Relevant Data — Ask yourself the question — what do you want to know about your physical asset or shipment, and how is that data useful for you? — the data you draw on should be direct and relevant to your requirements.
Can Your Digital Twin Act on Your Behalf?
AI + RPA + Human Rationale
Because in the end, it’s not just about deciding what to do, it’s also about doing it.
Once you have real, real-time, relevant data in place, you can work on the:
Artificial Intelligence (AI) — that can infallibly predict supply chain events so that your business decisions are timely and relevant, followed by
Robotic Process Automation (RPA) — to bring in automation, so no action gets delayed or haywire, one that can drive onward systems like changing a window of delivery.
You should be able to guide your physical assets remotely using a combination of AI + RPA — ensure that the digital twin helps inform both decisions AND corrective action — just as you would if you were in the picture.
But can RPA Compensate for Human Intervention?
Human Rationale — Think of a situation wherein you need to coordinate with staff in the field where, for instance, a cold chain shipment’s temperature is rising while it’s waiting in a holding area for loading or unloading. While RPA works to flag such situations, it still needs human intervention to effect change. Alerts need to go out to the right personnel at the right time so they can take corrective action. An AI-driven monitoring system can stay on top of things when it's business as usual, and especially when things go awry, but in the end, it’ll still rely on human intervention to resolve situations as they happen. Well, at least until we’ve got real-world robots to step in and take charge.

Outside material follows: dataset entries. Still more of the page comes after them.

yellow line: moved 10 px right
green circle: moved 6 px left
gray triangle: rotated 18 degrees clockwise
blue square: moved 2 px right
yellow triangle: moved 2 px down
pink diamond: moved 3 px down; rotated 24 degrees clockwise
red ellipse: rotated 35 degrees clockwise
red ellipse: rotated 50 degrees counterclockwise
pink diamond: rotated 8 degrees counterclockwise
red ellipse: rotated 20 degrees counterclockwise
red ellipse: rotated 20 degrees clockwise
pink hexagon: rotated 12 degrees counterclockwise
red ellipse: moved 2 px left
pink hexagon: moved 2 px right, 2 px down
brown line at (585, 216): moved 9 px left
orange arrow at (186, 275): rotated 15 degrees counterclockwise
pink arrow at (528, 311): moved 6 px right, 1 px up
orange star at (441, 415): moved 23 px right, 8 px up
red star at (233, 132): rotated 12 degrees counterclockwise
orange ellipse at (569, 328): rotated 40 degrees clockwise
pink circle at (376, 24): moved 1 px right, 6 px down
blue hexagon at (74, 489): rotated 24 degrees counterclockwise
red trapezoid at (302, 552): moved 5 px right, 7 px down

To make the most of an intelligent system that combines the best features from live monitoring, predictive insights, and instantaneous corrective action, you need a mix of AI + RPA + Human rationale.
In short, here's what you must do in order to set up the supply chain digital twin:
- Recreate your physical asset, process, or system.

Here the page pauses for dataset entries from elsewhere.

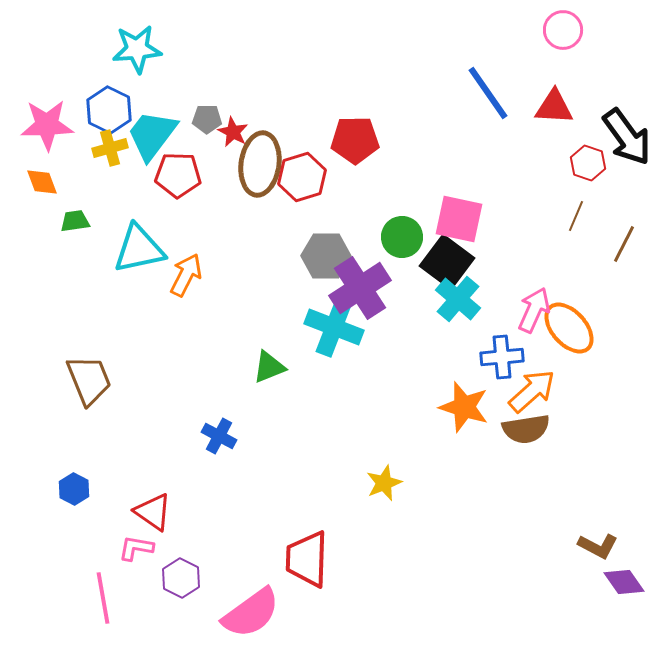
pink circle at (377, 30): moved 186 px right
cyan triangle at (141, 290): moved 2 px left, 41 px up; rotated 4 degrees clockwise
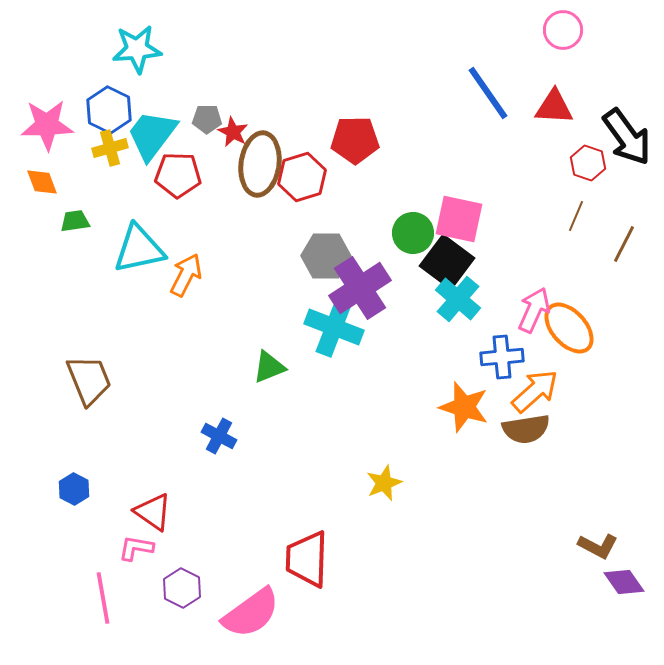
green circle at (402, 237): moved 11 px right, 4 px up
orange arrow at (532, 391): moved 3 px right
purple hexagon at (181, 578): moved 1 px right, 10 px down
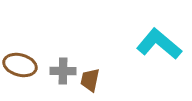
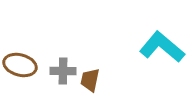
cyan L-shape: moved 3 px right, 3 px down
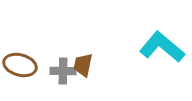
brown trapezoid: moved 7 px left, 15 px up
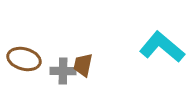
brown ellipse: moved 4 px right, 6 px up
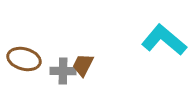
cyan L-shape: moved 2 px right, 7 px up
brown trapezoid: rotated 15 degrees clockwise
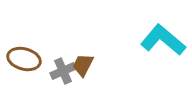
cyan L-shape: moved 1 px left
gray cross: rotated 25 degrees counterclockwise
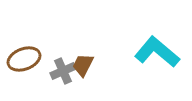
cyan L-shape: moved 6 px left, 12 px down
brown ellipse: rotated 36 degrees counterclockwise
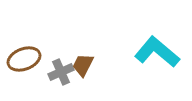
gray cross: moved 2 px left, 1 px down
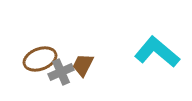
brown ellipse: moved 16 px right
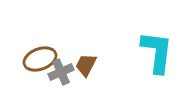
cyan L-shape: rotated 57 degrees clockwise
brown trapezoid: moved 3 px right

- Get your sensor game right.
- Ensure that your physical object can communicate seamlessly.
- Make sure you’re plugging in real-time data from the physical version of your asset to the virtual model.
- Implement what you can to automate process management and exception handling using AI + RPA.
- Plug the gaps that automation can’t with Human intelligence.
Using a sensor-driven supply chain digital twin, you can basically run your entire supply chain virtually, remotely, and with minimal overheads in terms of man hours and management costs. All you need is to make sure that along with your Digital Twin, you also implement elements like AI, RPA, and human capital to make the most of your system.